Aus dem Wohnbau heraus stieß das Team auf einen Markt mit höherem Puls: die Transportwirtschaft. Daraus entstand „Charly Transportation“, aufgesetzt auf drei Säulen: Sicherheit über einen lokalen Controller, Optimierung über aktives Flottenmanagement und Vernetzung über die Plattform „Charge with Friends“. Dort öffnen Transportunternehmen ihre Depot-Ladeinfrastruktur gegenseitig, bestehende Anlagen werden besser ausgelastet, und statt 50 Cent aufwärts laden Branchenkolleg:innen zu 30 bis 40 Cent netto, nahe an der Preisparität zum Diesel. Entwickelt wurde das Produkt in nur rund drei Monaten. Bis Jahresende will kW-Solutions ganz Österreich abdecken. „Wir haben einen Nerv der Zeit getroffen, zu hundert Prozent“, sagt Kasinger.

Das Potenzial ist groß: Von rund 75.000 schweren Nutzfahrzeugen in Österreich ist erst etwas mehr als ein Prozent vollelektrisch, bei Neuzulassungen sind es bereits rund zwölf Prozent. Kasinger denkt entsprechend weit: „Ich glaube, wir werden, hinsichtlich wechselseitiger Integrationstiefe sowie Relevanz, in 2 bis 3 Jahren zum SAP für die Logistik.“ Den deutschen Markt geht er strategisch an, gesteuert vom neuen Münchner Standort. Für 2026 erwartet er 60 bis 70 Prozent Umsatzwachstum auf rund vier bis viereinhalb Millionen Euro. Auch beim bidirektionalen Laden meldet das Unternehmen einen Erfolg: den nach eigenen Angaben ersten erfolgreichen V2G-Test im Netzgebiet der Wiener Netze.

Antrieb und Haltung

Anerkennung gab es zuletzt reichlich: den brutkasten „Innovator of the Year 2025″, einen Umweltpreis als Jungunternehmen des Jahres und eine Auszeichnung auf einer großen Immobilienmesse in München. Mit 20 Mitarbeitenden und einem Management-Team rund um CCO Matthias Moldaschl ist die Führung breit aufgestellt. Kasinger weiß genau, wo seine Stärken liegen: im schnellen Gespür für den Markt und in der Beharrlichkeit, Dinge auf den Boden zu bringen.
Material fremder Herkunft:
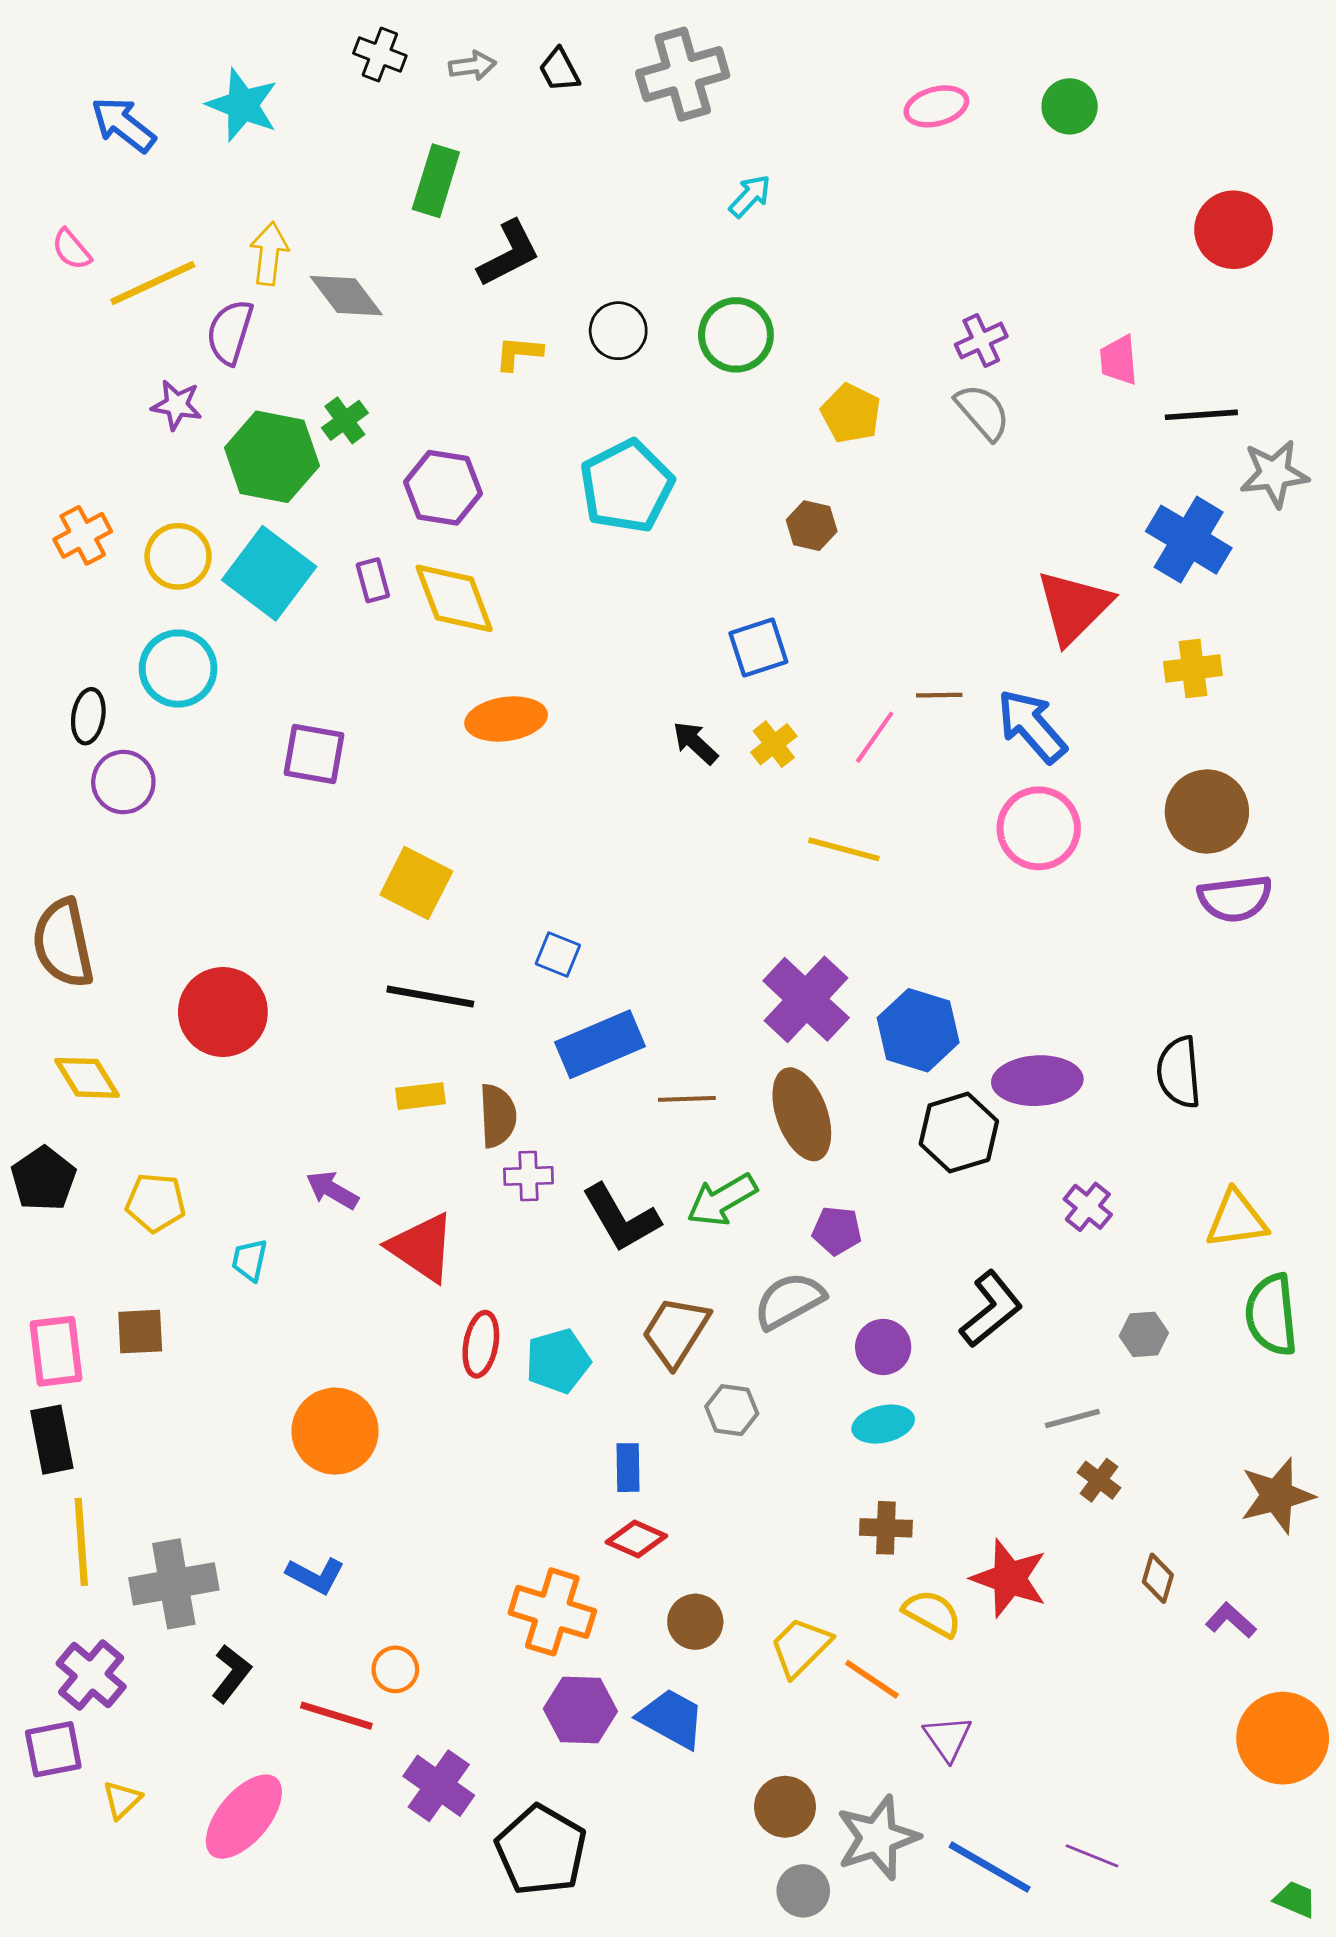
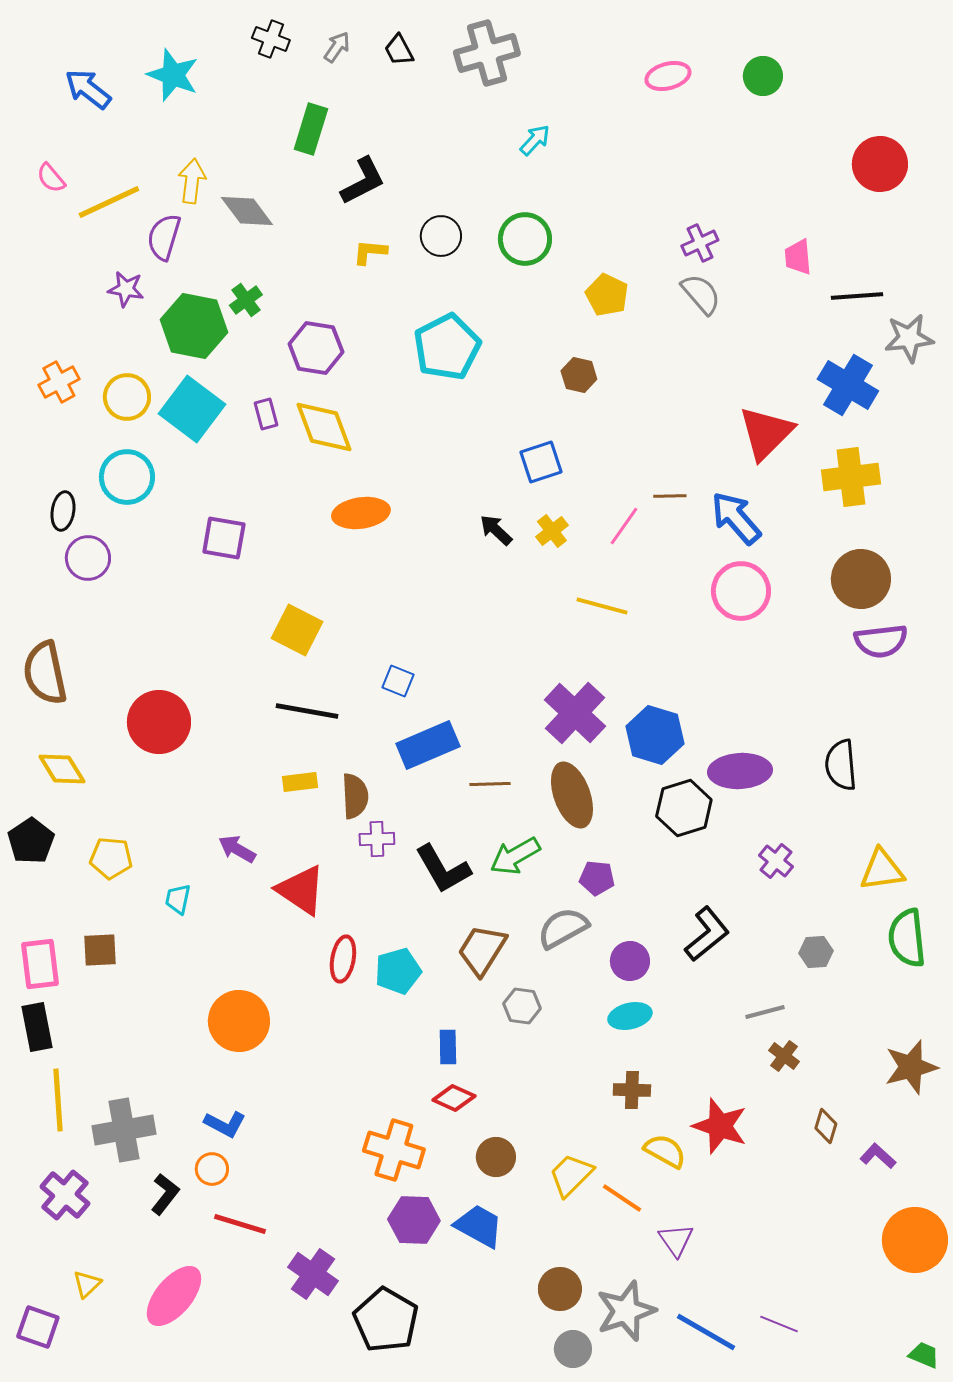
gray arrow: (472, 66) -> (337, 47), turned -48
yellow cross: (1193, 669) -> (851, 477), size x1.4
orange circle: (395, 1669) -> (212, 1169), moved
purple square: (53, 1749) -> (38, 1327), moved, turned 30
Wichtig ist ihm eine Kultur, in der sich Aufrichtigkeit und Wertschätzung überlappen.

Würde er noch einmal in Österreich gründen? „Ja, ganz klar. Ich fühle mich Österreich sehr verbunden.“ Seine Mission liegt eine Ebene höher: den Strommarkt zu dynamisieren, Nachfrage und Angebot digital in Einklang zu bringen, smarte Netze statt reinem Netzausbau. Die Grundfrage sieht er als entschieden: „Wir haben uns als Gesellschaft darauf verständigt, dass Strom der primäre Energieträger der Zukunft ist. Das läuft schon.“ Es ist dieselbe Haltung, die ihn von Anfang an trägt: einmal entschieden, dann dranbleiben.


Disclaimer: Dieses Porträt entstand im Rahmen des Innovator of the Year 2025.